GIVEN DATA —
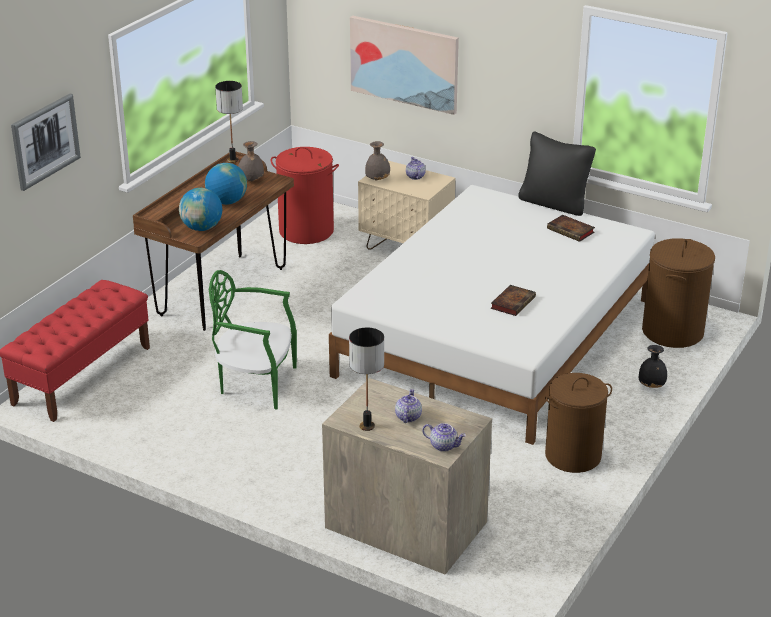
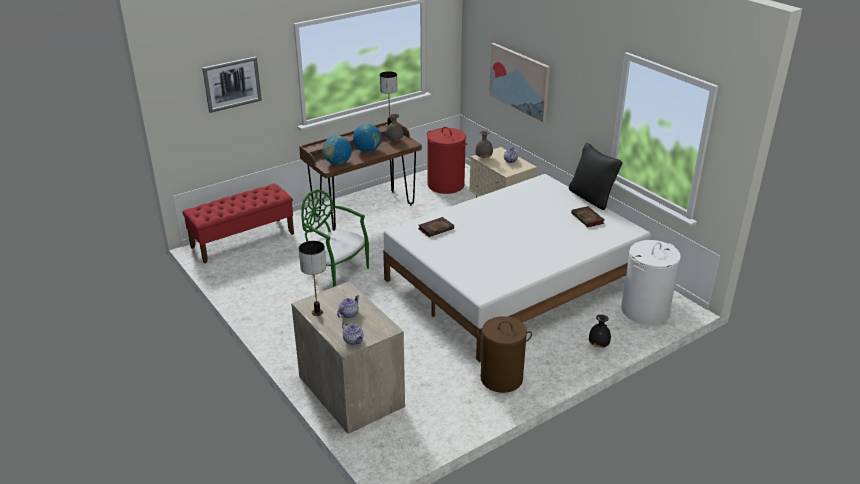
camera: 25 degrees right, 0 degrees up
(513, 302) = (504, 257): book -> book (436, 228)
(673, 332) = (645, 311): brown laundry basket -> white laundry basket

ABOUT THIS EXERCISE —
Repeat the material exactly as it reads, without any of its pictures.

SOLUTION TO THE PROBLEM —
camera: 25 degrees right, 0 degrees up
(513, 302) = (504, 257): book -> book (436, 228)
(673, 332) = (645, 311): brown laundry basket -> white laundry basket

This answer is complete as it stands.